Why there are no reports from Jenkins of this failure is a mystery.
The test succeeds, but there is a thread leak and the stack trace points to "lmax.disruptor" which is certainly a part of the async logging.
And why, if this is something generic, it doesn't fail many many tests is another mystery so I suspect it's something specific to the test, perhaps having to do with mocking the metric reporter, but that's a wild shot in the dark.
My working hypothesis is that "something isn't being closed/shutdown correctly", but that's...a little vague.

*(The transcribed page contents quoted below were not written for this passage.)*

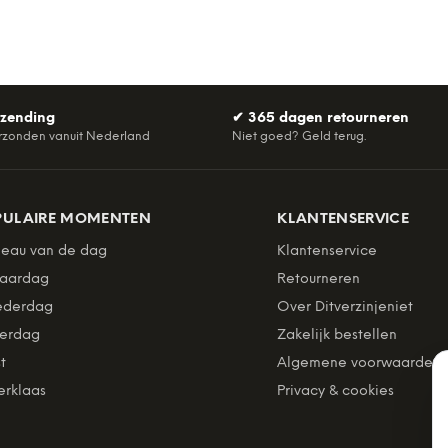
rzending
✔
365 dagen retourneren
rzonden vanuit Nederland
Niet goed? Geld terug.
PULAIRE MOMENTEN
KLANTENSERVICE
eau van de dag
Klantenservice
jaardag
Retourneren
derdag
Over Ditverzinjeniet
erdag
Zakelijk bestellen
t
Algemene voorwaarden
erklaas
Privacy & cookies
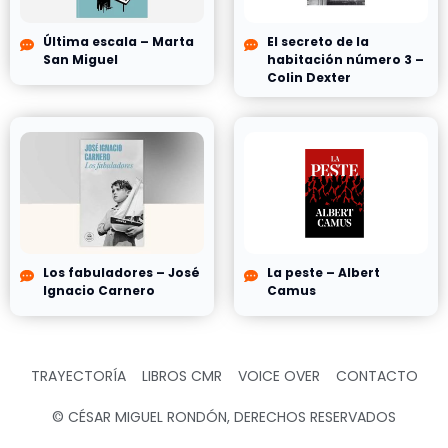
Última escala – Marta
El secreto de la
San Miguel
habitación número 3 –
Colin Dexter
Los fabuladores – José
La peste – Albert
Ignacio Carnero
Camus
TRAYECTORÍA
LIBROS CMR
VOICE OVER
CONTACTO
© CÉSAR MIGUEL RONDÓN, DERECHOS RESERVADOS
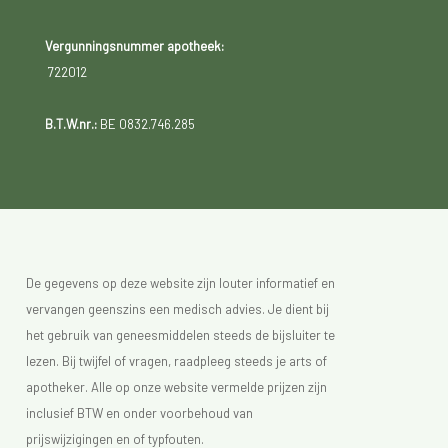
Vergunningsnummer apotheek:
722012
B.T.W.nr.:
BE 0832.746.285
De gegevens op deze website zijn louter informatief en
vervangen geenszins een medisch advies. Je dient bij
het gebruik van geneesmiddelen steeds de bijsluiter te
lezen. Bij twijfel of vragen, raadpleeg steeds je arts of
apotheker. Alle op onze website vermelde prijzen zijn
inclusief BTW en onder voorbehoud van
prijswijzigingen en of typfouten.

Sep 04, 2018 9:38:00 AM com.carrotsearch.randomizedtesting.ThreadLeakControl checkThreadLeaks WARNING: Will linger awaiting termination of 1 leaked thread(s). Sep 04, 2018 9:38:20 AM com.carrotsearch.randomizedtesting.ThreadLeakControl checkThreadLeaks SEVERE: 1 thread leaked from SUITE scope at org.apache.solr.metrics.SolrMetricReporterTest: 1) Thread[id=14, name=Log4j2-TF-1-AsyncLoggerConfig--1, state=TIMED_WAITING, group=TGRP-SolrMetricReporterTest] at sun.misc.Unsafe.park(Native Method) at java.util.concurrent.locks.LockSupport.parkNanos(LockSupport.java:215) at java.util.concurrent.locks.AbstractQueuedSynchronizer$ConditionObject.awaitNanos(AbstractQueuedSynchronizer.java:2078) at com.lmax.disruptor.TimeoutBlockingWaitStrategy.waitFor(TimeoutBlockingWaitStrategy.java:38) at com.lmax.disruptor.ProcessingSequenceBarrier.waitFor(ProcessingSequenceBarrier.java:56) at com.lmax.disruptor.BatchEventProcessor.run(BatchEventProcessor.java:128) at java.lang.Thread.run(Thread.java:748)